One of the newer areas for Sydneysiders to work this balance out is the relationship with, and evangelisation of, our Muslim neighbours.

They claim that “There is only one God and Mohammed is his prophet.” while we claim that “There is only one God and Jesus is his Son”.  Clearly we are in disagreement about Mohammed and Jesus, for even though Muslims say they believe in Jesus as a prophet of God, they will not replace Mohammed with Jesus as the prophet nor would they call him God’s Son.

But can we build a bridge on the basis of believing in only one God?  Muslim preachers want to build the bridge there, claiming that we worship the same God, though they with clearer understanding since their prophet’s message is not distorted and is God’s final revelation to humanity. But do we worship the same God? Or do we worship a different God, even though we agree there is only one and he is the creator of all things. Is Yahweh Allah?

Would it be right, for example, to publish a special Muslim version of the Bible using ‘Allah’ instead of ‘God’? Arabic Christians and their Bibles use the word Allah to refer to God for the word Allah was the Arabic word for God long before Mohammed came on the scene. He did not introduce this word into Arabic as a revelation from God. It is the Arabic word for God or more precisely “the God”.  

Allah is not technically a name, though if there is only one God and you address him by this word, over time it becomes his de facto name. It is like the Hebrew word for man: Adam. When there was only one man and he is spoken to as “man”, Adam becomes his name.

In Arabic Bibles, ‘Allah’ is the word to use for God, but what of building bridges to English speaking Muslims by using ‘Allah’ in an English Bible?  Here are a few of the problems in this bridge building exercise.

First, Allah is not an English word, so it is no longer an English translation.

Second, it is quite unnecessary, for even Muslims know the word ‘God’ and will say to us “There is only one God and Mohammed is his prophet” instead of “There is only one Allah and Mohammed is his prophet.

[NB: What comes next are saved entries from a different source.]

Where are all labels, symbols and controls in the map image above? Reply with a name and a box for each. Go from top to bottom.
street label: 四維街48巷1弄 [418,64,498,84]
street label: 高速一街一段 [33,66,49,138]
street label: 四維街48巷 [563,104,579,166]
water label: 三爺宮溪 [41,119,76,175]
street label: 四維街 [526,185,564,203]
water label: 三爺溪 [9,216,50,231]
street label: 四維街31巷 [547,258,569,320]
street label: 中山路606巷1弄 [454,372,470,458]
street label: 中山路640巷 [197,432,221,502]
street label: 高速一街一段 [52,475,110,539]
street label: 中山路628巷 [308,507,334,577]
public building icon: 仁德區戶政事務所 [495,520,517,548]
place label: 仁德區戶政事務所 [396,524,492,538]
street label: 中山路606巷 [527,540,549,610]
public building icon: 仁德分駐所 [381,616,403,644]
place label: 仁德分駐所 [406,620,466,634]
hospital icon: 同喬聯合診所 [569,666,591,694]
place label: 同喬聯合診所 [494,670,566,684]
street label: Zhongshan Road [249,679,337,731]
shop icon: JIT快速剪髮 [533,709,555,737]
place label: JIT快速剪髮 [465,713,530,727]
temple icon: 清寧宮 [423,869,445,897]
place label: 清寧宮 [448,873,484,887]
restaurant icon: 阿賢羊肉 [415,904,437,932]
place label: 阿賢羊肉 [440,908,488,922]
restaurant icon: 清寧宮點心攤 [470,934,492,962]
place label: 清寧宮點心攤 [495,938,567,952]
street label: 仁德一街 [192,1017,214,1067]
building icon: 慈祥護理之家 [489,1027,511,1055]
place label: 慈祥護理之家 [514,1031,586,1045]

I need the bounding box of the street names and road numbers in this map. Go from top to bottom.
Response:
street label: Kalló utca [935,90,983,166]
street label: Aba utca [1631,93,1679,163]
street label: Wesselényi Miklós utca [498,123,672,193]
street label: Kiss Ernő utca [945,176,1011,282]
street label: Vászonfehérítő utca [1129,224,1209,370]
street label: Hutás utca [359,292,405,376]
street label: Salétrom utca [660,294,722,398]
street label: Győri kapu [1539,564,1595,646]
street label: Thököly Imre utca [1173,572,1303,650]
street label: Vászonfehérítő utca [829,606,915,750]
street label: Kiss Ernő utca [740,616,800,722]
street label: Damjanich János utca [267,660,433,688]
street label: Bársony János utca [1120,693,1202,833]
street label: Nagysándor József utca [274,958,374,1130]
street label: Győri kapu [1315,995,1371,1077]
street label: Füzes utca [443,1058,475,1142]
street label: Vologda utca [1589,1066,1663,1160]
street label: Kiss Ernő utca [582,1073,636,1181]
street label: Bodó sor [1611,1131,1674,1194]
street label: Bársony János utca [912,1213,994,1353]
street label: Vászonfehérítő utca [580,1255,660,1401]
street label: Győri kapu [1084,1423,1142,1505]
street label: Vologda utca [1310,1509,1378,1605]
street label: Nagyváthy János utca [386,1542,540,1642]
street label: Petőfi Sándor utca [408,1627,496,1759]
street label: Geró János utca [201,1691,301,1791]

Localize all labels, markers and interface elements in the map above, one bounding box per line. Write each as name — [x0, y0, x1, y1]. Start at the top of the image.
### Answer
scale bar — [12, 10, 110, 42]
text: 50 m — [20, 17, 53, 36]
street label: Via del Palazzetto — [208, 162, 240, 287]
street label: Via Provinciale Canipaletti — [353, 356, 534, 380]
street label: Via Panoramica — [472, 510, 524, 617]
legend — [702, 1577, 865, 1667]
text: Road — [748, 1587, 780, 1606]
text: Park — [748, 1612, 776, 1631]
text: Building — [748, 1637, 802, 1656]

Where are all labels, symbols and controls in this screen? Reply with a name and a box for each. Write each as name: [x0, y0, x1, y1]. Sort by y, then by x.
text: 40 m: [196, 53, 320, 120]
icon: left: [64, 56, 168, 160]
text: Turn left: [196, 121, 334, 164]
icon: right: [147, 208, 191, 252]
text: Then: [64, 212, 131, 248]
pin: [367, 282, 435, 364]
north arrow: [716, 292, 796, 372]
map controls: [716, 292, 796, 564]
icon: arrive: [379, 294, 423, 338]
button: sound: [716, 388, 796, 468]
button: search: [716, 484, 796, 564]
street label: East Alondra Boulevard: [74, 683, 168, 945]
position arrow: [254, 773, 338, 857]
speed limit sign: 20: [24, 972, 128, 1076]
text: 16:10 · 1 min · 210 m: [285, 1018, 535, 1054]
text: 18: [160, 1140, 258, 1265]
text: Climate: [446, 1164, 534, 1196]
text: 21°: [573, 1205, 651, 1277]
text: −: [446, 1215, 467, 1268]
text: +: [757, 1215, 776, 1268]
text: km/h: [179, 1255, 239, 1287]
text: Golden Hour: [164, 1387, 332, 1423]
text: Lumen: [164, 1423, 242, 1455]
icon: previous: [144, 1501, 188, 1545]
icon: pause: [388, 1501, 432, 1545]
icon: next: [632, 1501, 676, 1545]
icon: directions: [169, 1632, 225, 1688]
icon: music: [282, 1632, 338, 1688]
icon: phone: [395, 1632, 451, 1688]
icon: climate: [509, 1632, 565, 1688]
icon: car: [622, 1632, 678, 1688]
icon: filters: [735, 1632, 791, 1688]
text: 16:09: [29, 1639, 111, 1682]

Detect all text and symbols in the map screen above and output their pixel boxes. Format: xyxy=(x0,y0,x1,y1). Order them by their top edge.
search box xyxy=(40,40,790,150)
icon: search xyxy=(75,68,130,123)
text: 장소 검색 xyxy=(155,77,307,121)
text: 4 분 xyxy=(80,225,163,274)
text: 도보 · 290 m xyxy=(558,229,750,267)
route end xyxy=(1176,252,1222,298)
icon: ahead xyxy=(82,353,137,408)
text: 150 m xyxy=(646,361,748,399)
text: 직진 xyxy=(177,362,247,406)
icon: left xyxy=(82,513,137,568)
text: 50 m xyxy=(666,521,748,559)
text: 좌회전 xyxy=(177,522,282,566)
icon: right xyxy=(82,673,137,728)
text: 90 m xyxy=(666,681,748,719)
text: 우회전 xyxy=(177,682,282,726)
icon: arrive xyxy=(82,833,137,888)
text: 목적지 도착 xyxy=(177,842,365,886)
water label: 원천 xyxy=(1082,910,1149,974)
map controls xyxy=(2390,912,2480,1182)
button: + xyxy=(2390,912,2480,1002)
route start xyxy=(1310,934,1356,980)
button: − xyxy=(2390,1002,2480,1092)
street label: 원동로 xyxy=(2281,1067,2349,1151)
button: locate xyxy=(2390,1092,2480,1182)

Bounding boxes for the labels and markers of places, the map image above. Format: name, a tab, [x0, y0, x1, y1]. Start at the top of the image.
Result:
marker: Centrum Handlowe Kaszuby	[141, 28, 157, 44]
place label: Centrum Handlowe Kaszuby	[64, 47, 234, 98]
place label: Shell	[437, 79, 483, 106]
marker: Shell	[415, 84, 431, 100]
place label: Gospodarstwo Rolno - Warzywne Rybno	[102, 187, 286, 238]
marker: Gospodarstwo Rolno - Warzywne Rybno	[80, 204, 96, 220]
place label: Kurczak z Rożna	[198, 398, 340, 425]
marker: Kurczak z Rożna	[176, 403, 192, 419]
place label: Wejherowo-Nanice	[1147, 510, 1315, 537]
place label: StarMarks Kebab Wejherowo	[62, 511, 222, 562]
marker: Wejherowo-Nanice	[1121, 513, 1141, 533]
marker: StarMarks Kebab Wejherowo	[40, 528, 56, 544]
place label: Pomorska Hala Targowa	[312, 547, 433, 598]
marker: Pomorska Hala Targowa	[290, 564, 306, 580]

Third, there is the problem that though Islam claims to believe the Old Testament prophets, it doesn’t accept their revelation of God’s name as YHWH.  Islam has 99 names for Allah but YHWH is not one of them, even though the prophets use the name YHWH over 5000 times in the Old Testament.

Fourth, Allah has 99 names and at the same time no name, for he is not personal in the same way as YHWH. His names are his attributes and characteristics, but not his revealed person with whom we relate.

Fifth, the name Yahweh reveals God’s glorious mercy and justice in Exodus 34, which is completely different to Allah’s concept of mercy without justice.

Sixth, there is the problem that a Muslim invests into the word ‘Allah’ everything he believes about God – both the right (he is the creator) and the wrong (he has no Son). He also invests into this word his submission and his association with Mohammed. Putting ‘Allah’ into the English Bible will not help his understanding.

Seventh, Islam’s bridge to us is that we have the same God but we have a defective understanding. But it is not our bridge to them, for they do not have the same God. It is more than Allah is not a father – it is unmistakably and unambiguously revealed that Allah is neither begotten nor begetting. Allah did not and would not create anything in his image – that would be “shirk”. Jesus is the image of the invisible God and the Son of the Father. To deny the Son is to deny the Father (1 John 2:23).

We are created in God’s image and reborn as his children. Muslims at best are loved slaves of Allah but never sons of the Father God – because their God is different to ours.  Muslims don’t know Allah as YHWH.